- _TRY IT_
Starting at the first line of the records, retype each line through the one containing "Bewusste Alternativen", and include that line.

- _TASK MATERIAL_

++++++

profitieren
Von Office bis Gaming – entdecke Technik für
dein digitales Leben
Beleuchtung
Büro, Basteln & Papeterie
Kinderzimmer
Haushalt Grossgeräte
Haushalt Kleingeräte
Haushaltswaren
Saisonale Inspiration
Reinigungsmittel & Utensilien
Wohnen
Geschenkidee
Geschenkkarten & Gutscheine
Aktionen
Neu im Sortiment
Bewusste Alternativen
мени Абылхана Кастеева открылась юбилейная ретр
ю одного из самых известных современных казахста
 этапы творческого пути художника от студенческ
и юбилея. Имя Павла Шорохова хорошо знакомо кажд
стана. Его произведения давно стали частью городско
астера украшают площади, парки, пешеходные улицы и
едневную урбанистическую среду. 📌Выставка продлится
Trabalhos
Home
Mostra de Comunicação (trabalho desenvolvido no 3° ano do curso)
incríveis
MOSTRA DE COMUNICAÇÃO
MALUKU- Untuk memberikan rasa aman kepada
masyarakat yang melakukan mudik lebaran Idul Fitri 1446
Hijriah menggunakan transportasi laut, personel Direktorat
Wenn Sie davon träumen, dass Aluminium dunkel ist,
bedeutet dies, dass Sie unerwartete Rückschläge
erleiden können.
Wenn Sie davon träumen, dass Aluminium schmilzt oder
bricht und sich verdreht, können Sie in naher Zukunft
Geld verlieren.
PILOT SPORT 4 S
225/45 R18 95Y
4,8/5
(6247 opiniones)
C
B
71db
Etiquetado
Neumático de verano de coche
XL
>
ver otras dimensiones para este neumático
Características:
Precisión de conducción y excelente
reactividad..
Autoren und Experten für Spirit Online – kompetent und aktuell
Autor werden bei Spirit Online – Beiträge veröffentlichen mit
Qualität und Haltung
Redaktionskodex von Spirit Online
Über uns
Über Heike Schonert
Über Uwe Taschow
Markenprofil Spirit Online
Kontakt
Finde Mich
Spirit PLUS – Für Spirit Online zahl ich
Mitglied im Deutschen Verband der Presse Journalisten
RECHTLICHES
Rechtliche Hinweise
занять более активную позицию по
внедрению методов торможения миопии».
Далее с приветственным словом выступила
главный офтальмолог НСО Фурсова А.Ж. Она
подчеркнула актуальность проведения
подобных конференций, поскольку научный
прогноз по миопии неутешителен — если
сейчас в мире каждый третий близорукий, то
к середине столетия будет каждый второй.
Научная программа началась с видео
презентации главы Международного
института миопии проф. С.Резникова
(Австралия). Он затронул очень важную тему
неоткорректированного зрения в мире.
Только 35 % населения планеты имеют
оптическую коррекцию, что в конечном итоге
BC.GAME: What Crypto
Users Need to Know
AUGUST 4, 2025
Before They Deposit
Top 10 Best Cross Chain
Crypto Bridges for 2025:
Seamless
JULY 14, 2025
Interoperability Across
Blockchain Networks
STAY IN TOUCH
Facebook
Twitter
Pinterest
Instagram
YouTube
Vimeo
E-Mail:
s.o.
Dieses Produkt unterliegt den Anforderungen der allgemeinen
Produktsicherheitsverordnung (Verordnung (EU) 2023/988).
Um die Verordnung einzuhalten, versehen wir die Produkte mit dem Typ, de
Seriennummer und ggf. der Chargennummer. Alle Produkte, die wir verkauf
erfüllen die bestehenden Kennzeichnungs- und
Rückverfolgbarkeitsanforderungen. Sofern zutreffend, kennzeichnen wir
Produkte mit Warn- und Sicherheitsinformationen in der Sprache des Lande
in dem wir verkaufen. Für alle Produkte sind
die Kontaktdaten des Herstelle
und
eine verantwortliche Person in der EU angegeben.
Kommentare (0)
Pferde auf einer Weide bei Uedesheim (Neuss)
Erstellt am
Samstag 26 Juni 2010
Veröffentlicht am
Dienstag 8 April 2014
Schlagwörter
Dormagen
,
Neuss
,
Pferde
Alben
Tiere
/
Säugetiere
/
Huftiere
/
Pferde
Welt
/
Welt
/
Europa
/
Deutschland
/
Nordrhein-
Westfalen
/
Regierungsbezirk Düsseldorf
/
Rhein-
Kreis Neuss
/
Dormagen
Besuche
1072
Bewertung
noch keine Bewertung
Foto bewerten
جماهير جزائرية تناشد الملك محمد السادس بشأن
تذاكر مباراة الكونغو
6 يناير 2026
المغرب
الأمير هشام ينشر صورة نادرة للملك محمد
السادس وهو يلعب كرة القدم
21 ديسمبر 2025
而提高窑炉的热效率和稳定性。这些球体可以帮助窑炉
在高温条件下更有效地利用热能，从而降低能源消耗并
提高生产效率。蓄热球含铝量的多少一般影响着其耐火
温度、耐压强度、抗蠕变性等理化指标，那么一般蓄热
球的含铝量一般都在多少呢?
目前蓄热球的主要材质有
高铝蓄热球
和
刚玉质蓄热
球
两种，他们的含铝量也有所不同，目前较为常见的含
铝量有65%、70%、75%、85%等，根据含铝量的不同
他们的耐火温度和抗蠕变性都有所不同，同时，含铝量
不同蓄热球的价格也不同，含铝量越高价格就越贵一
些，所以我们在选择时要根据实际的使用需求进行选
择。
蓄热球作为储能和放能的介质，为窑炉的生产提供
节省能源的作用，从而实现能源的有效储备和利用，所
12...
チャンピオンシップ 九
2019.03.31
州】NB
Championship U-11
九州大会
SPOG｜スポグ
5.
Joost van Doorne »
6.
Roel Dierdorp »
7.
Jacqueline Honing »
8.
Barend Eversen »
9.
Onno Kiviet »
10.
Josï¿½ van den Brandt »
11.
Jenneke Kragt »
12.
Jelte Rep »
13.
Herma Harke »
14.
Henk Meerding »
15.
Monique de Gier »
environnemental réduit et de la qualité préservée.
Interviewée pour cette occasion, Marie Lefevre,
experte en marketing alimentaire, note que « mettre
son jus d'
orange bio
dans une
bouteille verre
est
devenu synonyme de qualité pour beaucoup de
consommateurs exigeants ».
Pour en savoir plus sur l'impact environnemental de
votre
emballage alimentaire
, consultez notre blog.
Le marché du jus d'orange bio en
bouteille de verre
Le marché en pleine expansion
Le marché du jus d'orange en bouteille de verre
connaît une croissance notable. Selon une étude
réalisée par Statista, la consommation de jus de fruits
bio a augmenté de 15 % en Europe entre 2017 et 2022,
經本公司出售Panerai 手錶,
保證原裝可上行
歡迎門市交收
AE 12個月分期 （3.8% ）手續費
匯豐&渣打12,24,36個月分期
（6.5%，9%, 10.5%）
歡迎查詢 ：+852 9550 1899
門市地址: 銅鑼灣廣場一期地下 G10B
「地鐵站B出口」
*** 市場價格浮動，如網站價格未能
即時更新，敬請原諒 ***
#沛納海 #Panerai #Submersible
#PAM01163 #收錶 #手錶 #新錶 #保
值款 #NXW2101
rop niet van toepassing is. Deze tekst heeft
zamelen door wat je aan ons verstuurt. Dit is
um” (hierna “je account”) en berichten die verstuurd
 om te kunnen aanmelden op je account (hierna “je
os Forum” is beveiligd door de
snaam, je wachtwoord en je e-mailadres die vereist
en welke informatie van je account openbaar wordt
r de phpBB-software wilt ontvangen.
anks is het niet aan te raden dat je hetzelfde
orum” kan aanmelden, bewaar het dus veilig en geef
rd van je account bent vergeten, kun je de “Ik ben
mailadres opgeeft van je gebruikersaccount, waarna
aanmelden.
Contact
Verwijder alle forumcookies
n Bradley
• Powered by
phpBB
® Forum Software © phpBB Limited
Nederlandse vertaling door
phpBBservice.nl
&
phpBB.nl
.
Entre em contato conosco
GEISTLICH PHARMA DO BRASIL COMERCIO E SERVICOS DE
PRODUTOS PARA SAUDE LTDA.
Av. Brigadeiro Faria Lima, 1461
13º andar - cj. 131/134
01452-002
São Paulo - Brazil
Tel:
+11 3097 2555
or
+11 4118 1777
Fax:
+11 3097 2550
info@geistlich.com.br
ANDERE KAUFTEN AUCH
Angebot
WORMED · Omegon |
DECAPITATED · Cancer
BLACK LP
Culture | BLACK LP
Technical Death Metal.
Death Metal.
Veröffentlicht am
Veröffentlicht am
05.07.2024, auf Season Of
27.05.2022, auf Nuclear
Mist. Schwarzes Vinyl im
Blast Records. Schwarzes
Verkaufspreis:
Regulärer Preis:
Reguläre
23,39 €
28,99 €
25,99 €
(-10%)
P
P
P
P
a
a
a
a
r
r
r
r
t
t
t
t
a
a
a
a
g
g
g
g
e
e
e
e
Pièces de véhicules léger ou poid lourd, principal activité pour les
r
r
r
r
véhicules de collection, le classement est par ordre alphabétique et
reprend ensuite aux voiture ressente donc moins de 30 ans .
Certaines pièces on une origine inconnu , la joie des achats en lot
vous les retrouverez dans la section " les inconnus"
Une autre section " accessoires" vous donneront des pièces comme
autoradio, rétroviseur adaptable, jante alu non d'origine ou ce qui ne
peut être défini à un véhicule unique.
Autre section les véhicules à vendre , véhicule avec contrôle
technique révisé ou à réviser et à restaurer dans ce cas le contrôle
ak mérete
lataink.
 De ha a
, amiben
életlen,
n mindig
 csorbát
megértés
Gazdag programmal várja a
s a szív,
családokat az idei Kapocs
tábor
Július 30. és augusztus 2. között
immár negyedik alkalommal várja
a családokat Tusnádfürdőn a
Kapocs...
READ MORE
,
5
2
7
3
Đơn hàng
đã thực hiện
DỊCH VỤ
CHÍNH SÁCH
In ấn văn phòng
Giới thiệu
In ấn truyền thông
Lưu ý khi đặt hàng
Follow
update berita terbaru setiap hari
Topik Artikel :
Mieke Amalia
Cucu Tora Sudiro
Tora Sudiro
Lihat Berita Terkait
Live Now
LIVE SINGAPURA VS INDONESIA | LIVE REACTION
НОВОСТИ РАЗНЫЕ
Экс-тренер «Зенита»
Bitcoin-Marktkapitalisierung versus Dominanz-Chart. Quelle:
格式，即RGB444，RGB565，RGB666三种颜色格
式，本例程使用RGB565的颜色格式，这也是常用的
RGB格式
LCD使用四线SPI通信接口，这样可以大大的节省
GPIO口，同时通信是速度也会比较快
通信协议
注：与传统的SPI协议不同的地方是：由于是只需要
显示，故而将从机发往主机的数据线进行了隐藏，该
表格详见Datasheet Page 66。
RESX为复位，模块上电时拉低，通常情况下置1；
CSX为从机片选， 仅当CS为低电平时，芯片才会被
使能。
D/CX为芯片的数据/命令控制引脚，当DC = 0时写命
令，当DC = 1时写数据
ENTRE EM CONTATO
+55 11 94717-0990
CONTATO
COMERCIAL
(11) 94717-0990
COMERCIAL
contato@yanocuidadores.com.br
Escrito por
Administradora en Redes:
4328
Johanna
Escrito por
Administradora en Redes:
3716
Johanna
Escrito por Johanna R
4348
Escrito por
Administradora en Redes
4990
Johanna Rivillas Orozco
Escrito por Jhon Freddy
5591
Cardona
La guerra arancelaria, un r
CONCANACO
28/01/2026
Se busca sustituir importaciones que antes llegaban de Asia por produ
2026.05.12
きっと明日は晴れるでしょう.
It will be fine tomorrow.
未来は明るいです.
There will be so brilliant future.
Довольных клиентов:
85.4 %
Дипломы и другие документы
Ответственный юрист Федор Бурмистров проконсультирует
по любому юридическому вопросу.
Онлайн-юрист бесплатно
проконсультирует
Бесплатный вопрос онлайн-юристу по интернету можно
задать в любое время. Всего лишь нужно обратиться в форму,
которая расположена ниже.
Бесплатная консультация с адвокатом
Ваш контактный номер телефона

++++++

- _REPLY_
profitieren
Von Office bis Gaming – entdecke Technik für
dein digitales Leben
Beleuchtung
Büro, Basteln & Papeterie
Kinderzimmer
Haushalt Grossgeräte
Haushalt Kleingeräte
Haushaltswaren
Saisonale Inspiration
Reinigungsmittel & Utensilien
Wohnen
Geschenkidee
Geschenkkarten & Gutscheine
Aktionen
Neu im Sortiment
Bewusste Alternativen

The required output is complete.